Problem requirements = What you return must be every line below that includes the word "pieces".

Records supplied =
=== Section Start ===
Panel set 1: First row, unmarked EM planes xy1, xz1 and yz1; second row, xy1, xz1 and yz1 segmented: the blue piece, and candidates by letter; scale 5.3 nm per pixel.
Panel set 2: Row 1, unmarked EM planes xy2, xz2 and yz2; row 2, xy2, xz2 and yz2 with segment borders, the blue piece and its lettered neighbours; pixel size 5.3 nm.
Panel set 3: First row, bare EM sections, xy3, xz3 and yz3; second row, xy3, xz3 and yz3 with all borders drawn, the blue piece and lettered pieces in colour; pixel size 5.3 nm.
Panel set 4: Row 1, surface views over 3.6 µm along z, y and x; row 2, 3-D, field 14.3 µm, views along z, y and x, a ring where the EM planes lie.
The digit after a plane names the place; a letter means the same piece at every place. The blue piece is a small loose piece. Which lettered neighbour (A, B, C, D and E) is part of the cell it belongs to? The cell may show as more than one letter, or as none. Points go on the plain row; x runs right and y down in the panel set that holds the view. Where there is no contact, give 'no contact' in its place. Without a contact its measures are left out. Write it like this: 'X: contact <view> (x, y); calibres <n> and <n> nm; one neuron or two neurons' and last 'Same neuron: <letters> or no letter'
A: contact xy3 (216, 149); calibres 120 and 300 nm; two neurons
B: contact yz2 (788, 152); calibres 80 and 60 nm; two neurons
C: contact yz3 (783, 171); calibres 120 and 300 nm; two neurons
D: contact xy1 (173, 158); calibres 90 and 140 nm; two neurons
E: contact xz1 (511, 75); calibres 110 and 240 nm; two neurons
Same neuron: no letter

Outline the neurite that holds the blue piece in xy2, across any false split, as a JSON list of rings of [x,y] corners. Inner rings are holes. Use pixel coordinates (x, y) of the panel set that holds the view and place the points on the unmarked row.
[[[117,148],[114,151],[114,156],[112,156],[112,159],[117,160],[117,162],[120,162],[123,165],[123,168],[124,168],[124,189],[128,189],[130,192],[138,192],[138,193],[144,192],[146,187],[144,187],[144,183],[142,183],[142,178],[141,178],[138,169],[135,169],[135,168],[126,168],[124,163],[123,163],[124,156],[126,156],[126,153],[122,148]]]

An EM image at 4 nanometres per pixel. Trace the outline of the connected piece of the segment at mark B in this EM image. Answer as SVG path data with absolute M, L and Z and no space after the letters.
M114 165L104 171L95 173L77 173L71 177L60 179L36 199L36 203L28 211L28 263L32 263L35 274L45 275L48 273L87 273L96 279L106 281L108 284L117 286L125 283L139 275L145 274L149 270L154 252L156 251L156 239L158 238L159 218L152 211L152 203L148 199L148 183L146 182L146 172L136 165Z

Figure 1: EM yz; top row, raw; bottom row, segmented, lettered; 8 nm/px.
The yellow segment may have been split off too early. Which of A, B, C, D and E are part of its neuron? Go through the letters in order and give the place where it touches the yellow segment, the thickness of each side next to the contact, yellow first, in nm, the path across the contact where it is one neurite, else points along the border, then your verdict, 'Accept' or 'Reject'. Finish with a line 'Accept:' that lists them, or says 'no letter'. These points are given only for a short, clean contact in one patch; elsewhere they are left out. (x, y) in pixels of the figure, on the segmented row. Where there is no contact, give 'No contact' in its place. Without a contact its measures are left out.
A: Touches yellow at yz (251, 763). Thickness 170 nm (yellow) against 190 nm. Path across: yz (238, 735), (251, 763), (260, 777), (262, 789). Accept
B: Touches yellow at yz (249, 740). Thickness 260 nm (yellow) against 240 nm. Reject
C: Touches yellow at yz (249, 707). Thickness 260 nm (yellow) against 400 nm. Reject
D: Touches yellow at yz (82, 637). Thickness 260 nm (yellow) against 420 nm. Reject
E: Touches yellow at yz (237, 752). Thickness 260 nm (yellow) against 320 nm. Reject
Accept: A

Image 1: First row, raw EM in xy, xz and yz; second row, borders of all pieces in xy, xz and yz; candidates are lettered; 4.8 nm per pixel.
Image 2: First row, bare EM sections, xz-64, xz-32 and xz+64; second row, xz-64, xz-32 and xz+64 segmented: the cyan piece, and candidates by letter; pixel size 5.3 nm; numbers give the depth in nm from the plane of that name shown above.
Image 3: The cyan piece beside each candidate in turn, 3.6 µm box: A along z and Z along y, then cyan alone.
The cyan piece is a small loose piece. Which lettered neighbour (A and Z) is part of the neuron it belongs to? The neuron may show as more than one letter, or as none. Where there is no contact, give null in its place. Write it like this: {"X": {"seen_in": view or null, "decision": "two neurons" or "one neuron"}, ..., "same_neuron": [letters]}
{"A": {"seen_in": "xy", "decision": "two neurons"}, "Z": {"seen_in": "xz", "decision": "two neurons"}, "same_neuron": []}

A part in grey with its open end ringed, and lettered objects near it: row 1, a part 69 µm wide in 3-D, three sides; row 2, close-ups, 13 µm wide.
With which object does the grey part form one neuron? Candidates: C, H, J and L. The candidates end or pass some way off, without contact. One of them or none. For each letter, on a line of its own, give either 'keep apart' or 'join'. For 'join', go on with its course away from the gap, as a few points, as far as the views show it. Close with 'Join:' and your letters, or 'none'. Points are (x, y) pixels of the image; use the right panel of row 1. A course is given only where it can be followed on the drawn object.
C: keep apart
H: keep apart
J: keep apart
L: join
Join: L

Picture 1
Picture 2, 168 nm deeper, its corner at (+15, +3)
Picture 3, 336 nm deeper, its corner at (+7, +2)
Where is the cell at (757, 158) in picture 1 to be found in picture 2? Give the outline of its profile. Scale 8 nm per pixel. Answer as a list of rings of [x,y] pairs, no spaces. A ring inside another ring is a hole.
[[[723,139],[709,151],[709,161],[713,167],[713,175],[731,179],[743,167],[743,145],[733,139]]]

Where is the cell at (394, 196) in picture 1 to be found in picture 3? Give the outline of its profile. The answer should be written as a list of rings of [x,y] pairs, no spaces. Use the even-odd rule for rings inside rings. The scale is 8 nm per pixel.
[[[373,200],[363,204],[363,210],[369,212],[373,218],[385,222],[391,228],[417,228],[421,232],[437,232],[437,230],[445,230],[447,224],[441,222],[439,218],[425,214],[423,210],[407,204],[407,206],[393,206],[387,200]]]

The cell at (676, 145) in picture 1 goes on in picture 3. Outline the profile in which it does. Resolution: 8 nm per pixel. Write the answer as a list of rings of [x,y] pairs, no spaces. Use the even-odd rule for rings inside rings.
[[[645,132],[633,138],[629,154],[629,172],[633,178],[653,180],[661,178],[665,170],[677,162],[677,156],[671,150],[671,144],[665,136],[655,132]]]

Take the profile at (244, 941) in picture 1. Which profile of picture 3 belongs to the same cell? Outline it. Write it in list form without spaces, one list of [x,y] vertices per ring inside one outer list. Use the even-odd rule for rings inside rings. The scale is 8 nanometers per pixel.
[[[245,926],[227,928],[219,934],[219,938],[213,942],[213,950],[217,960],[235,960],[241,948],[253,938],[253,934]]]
=== Section End ===
Finished exercise =
Panel set 3: First row, bare EM sections, xy3, xz3 and yz3; second row, xy3, xz3 and yz3 with all borders drawn, the blue piece and lettered pieces in colour; pixel size 5.3 nm.
Image 1: First row, raw EM in xy, xz and yz; second row, borders of all pieces in xy, xz and yz; candidates are lettered; 4.8 nm per pixel.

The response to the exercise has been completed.